Many of these rising companies are cash rich as well as also maintaining top positions in their respective industries is usually more important to them, Li told CNBC at the entire world Economic Forum on Wednesday.
“They do seem to have strong confidence in their underlying … businesses,” Li said. “A lot of these major competitive completely new economy spaces, you definitely need to be number one, number two, at worst number three, to survive. as well as also so maintaining that will leadership position is usually very important.”
Still, he sees such companies heading for public listing despite the market “not pricing them at the top.”
“So whether capital markets give you a great valuation or not, seems to be not necessarily the primary driver of a lot of those listings,” he added.
Hong Kong has seen a pickup in interest for listings following a market rally early This particular year as well as also after the exchange introduced completely new rules designed to attract tech companies by allowing dual-class share structures.
however the benchmark Hang Seng index has fallen about 18 percent since its January peak amid U.S.-China trade tensions, as well as also several recent listings — such as Xiaomi’s — have dropped below their IPO prices.
Xiaomi had a disappointing initial public offering in Hong Kong in July. Experts had said the idea could be a reflection of lackluster investor interest for “completely new economy” type of Chinese companies, as well as disappointing valuations inside the East Asian finance hub.
Sentiment surrounding Chinese companies with global ambitions has also been hurt by the escalating U.S.-China trade tensions, they say.
Among the Chinese tech companies seeking to file (or that will have already filed) IPOs in Hong Kong This particular year are: Meituan Dianping, an online platform with services coming from food delivery to ticketing; Bitmain, bitcoin mining equipment maker; as well as also Maoyan Weying, Chinese movie ticketing platform.
however Li stressed that will the up as well as also coming companies are not that will affected by “marginal” market movements. Rather, those who are not listing have various other business considerations, such as regulatory concerns or various other strategic factors.

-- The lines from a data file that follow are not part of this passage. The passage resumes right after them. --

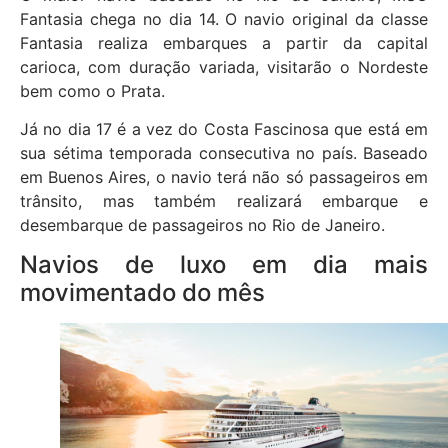
Fantasia chega no dia 14. O navio original da classe
Fantasia realiza embarques a partir da capital
carioca, com duração variada, visitarão o Nordeste
bem como o Prata.
Já no dia 17 é a vez do Costa Fascinosa que está em
sua sétima temporada consecutiva no país. Baseado
em Buenos Aires, o navio terá não só passageiros em
trânsito, mas também realizará embarque e
desembarque de passageiros no Rio de Janeiro.
Navios de luxo em dia mais
movimentado do mês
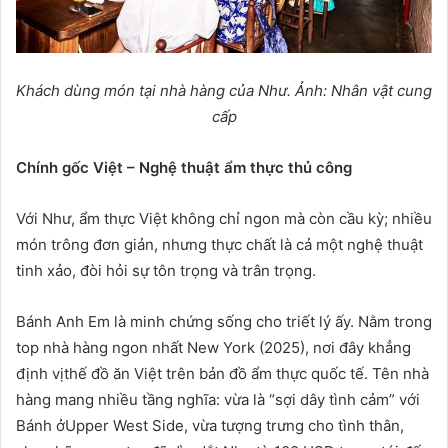
Khách dùng món t
ạ
i nhà hàng c
ủ
a Nh
ư
.
Ả
nh: Nhân v
ậ
t cung
c
ấ
p
Chính g
ố
c Vi
ệ
t – Ngh
ệ
thu
ậ
t
ẩ
m th
ự
c th
ủ
công
Với Như, ẩm thực Việt không chỉ ngon mà còn cầu kỳ; nhiều
món trông đơn giản, nhưng thực chất là cả một nghệ thuật
tinh xảo, đòi hỏi sự tôn trọng và trân trọng.
Bánh Anh Em là minh chứng sống cho triết lý ấy. Nằm trong
top nhà hàng ngon nhất New York (2025), nơi đây khẳng
định vịthế đồ ăn Việt trên bản đồ ẩm thực quốc tế. Tên nhà
hàng mang nhiều tầng nghĩa: vừa là “sợi dây tình cảm” với
Bánh ởUpper West Side, vừa tượng trưng cho tình thân,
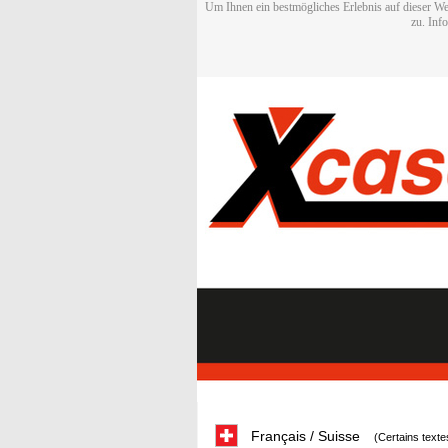
Um Ihnen ein bestmögliches Erlebnis auf dieser We
zu. Inf
Français / Suisse
(Certains texte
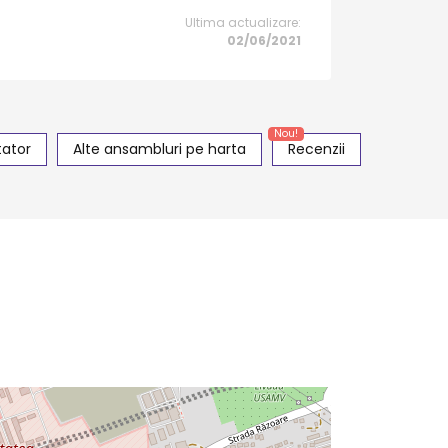
Ultima actualizare:
02/06/2021
Nou!
tator
Alte ansambluri pe harta
Recenzii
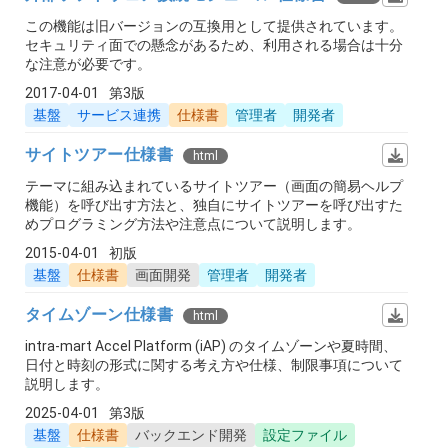
この機能は旧バージョンの互換用として提供されています。
セキュリティ面での懸念があるため、利用される場合は十分
な注意が必要です。
2017-04-01
第3版
基盤
サービス連携
仕様書
管理者
開発者
サイトツアー仕様書
html
テーマに組み込まれているサイトツアー（画面の簡易ヘルプ
機能）を呼び出す方法と、独自にサイトツアーを呼び出すた
めプログラミング方法や注意点について説明します。
2015-04-01
初版
基盤
仕様書
画面開発
管理者
開発者
タイムゾーン仕様書
html
intra-mart Accel Platform (iAP) のタイムゾーンや夏時間、
日付と時刻の形式に関する考え方や仕様、制限事項について
説明します。
2025-04-01
第3版
基盤
仕様書
バックエンド開発
設定ファイル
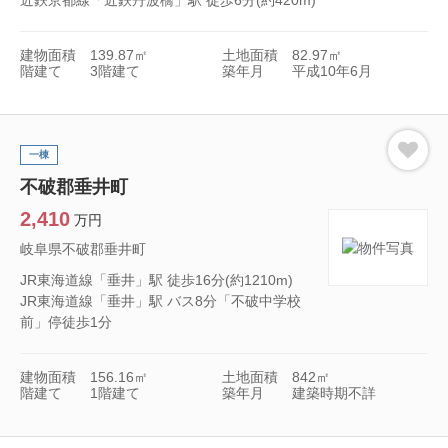
近鉄京都線「近鉄丹波橋」駅 徒歩6分(約420m)
建物面積
139.87㎡
土地面積
82.97㎡
階建て
3階建て
築年月
平成10年6月
一棟
不破郡垂井町
2,410
万円
岐阜県不破郡垂井町
JR東海道線「垂井」駅 徒歩16分(約1210m)
JR東海道線「垂井」駅 バス8分「不破中学校
前」停徒歩1分
建物面積
156.16㎡
土地面積
842㎡
階建て
1階建て
築年月
建築時期不詳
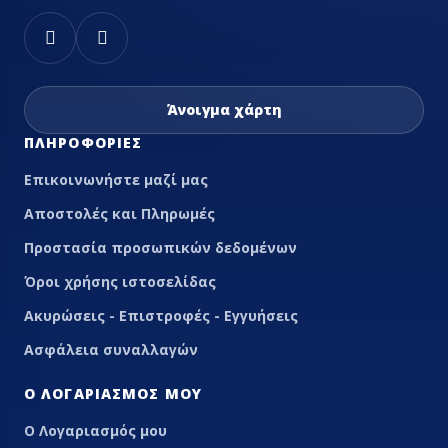
Άνοιγμα χάρτη
ΠΛΗΡΟΦΟΡΊΕΣ
Επικοινωνήστε μαζί μας
Αποστολές και Πληρωμές
Προστασία προσωπικών δεδομένων
Όροι χρήσης ιστοσελίδας
Ακυρώσεις - Επιστροφές - Εγγυήσεις
Ασφάλεια συναλλαγών
Ο ΛΟΓΑΡΙΑΣΜΌΣ ΜΟΥ
Ο Λογαριασμός μου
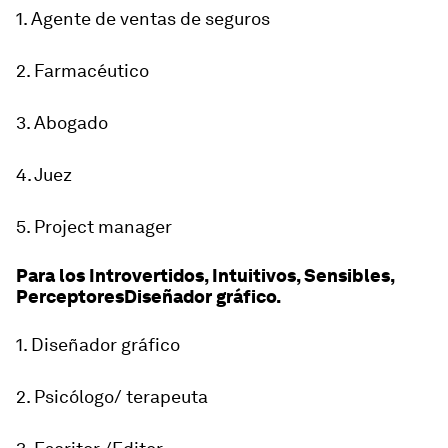
1. Agente de ventas de seguros
2. Farmacéutico
3. Abogado
4. Juez
5. Project manager
Para los Introvertidos, Intuitivos, Sensibles,
PerceptoresDiseñador gráfico.
1. Diseñador gráfico
2. Psicólogo/ terapeuta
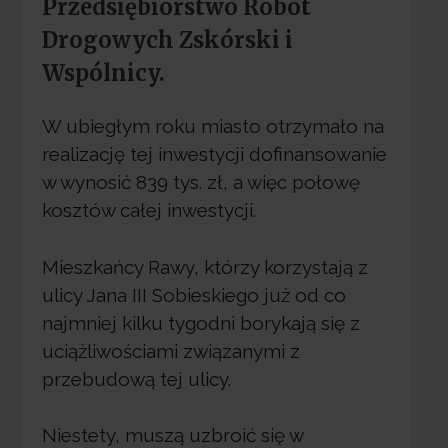
Przedsiębiorstwo Robót
Drogowych Zskórski i
Wspólnicy.
W ubiegłym roku miasto otrzymało na
realizację tej inwestycji dofinansowanie
w wynosić 839 tys. zł, a więc połowę
kosztów całej inwestycji.
Mieszkańcy Rawy, którzy korzystają z
ulicy Jana III Sobieskiego już od co
najmniej kilku tygodni borykają się z
uciążliwościami związanymi z
przebudową tej ulicy.
Niestety, muszą uzbroić się w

“Those who do choose to come, deeper conversations with them give me strong confidence that will the market seems to be secondary … in driving their decisions on timing,” he reiterated. “People don’t seem to be bothered by the fact that will they are not raising as much money as they can.”
“These companies are definitely major rising stories. This particular incremental capital … the marginal up as well as also down, does not definitely impact that will much.”
— CNBC’s Kelly Olsen as well as also Reuters contributed to This particular article.